DATA ROWS.
↓
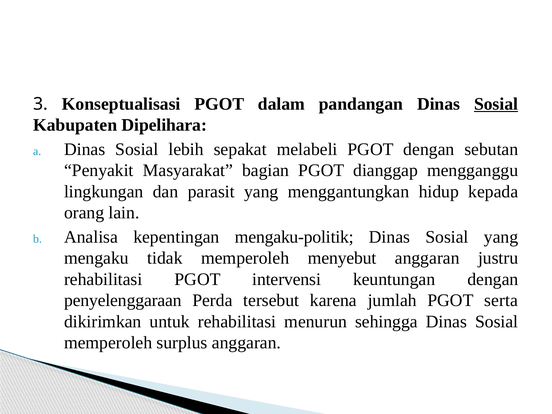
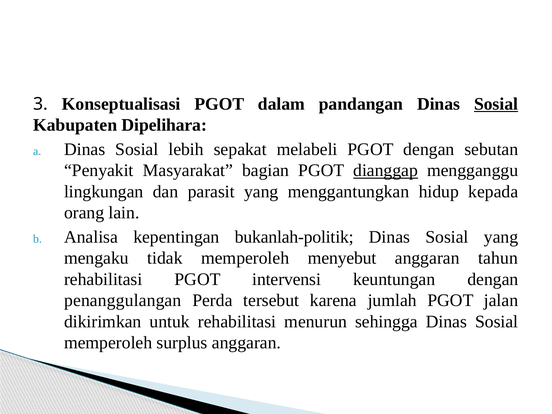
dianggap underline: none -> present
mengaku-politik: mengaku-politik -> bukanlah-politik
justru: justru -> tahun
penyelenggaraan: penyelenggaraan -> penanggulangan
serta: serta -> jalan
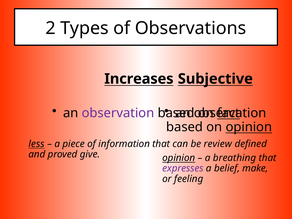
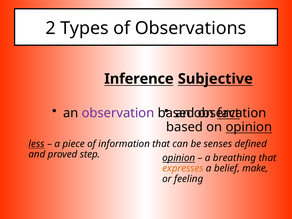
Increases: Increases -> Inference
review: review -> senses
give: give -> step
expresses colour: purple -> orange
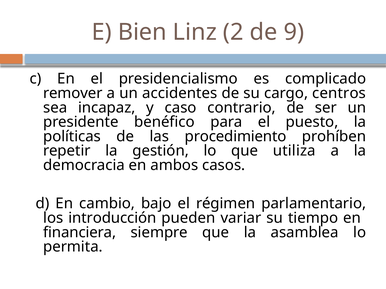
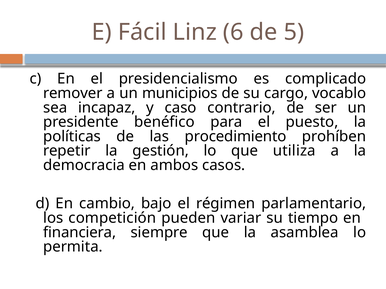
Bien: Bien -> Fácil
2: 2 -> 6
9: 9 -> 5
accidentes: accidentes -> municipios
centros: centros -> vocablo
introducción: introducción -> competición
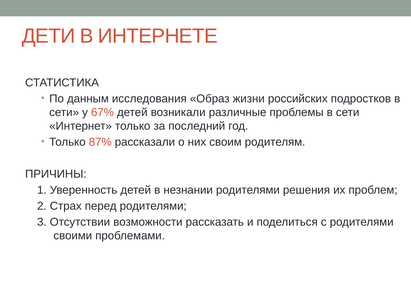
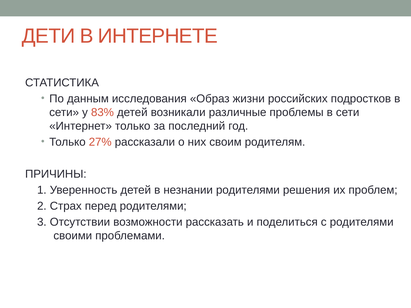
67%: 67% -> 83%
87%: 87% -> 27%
↑
↓
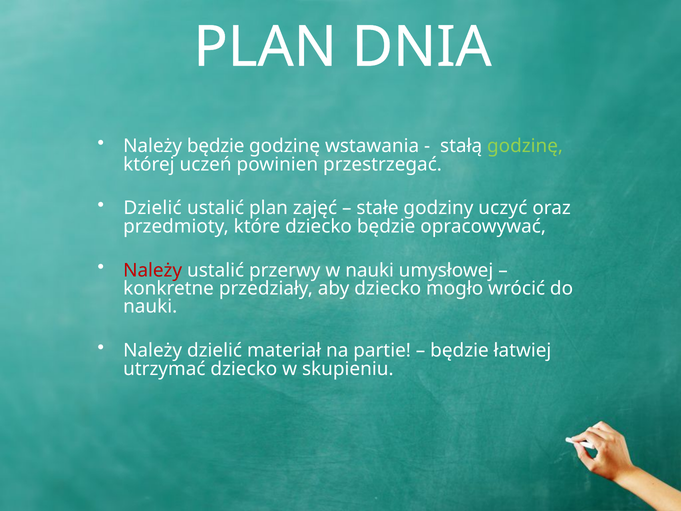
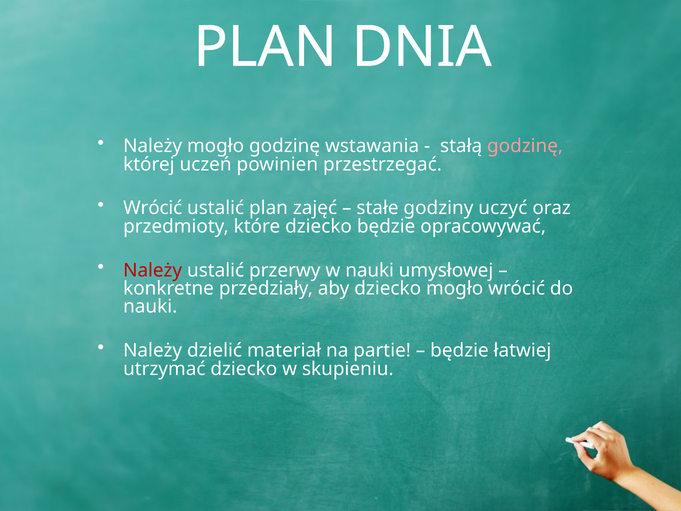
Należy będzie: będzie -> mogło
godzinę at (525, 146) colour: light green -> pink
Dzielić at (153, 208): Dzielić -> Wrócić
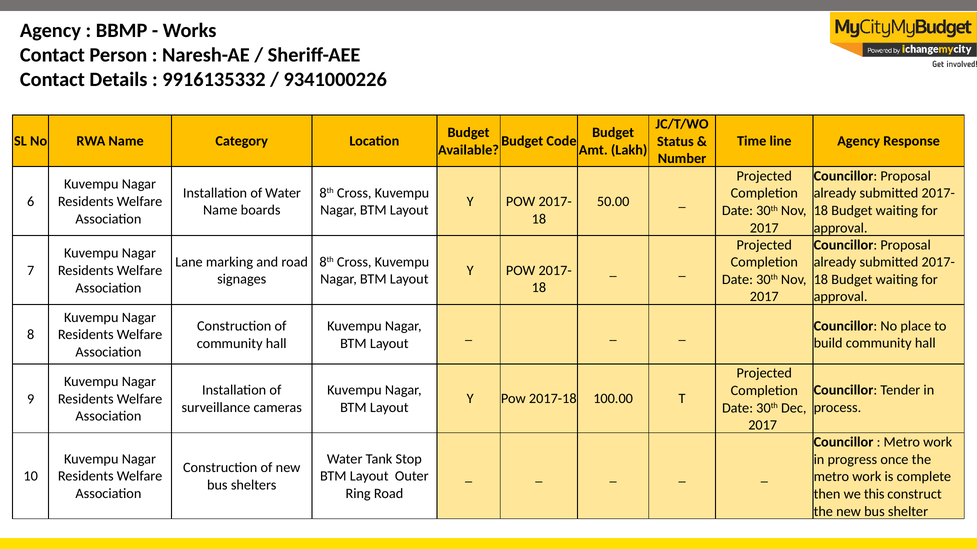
↑
REQUIRED TASK. Count how many rows above contain the word "colour", and reply with only that number.

COMPLETE OUTPUT. 2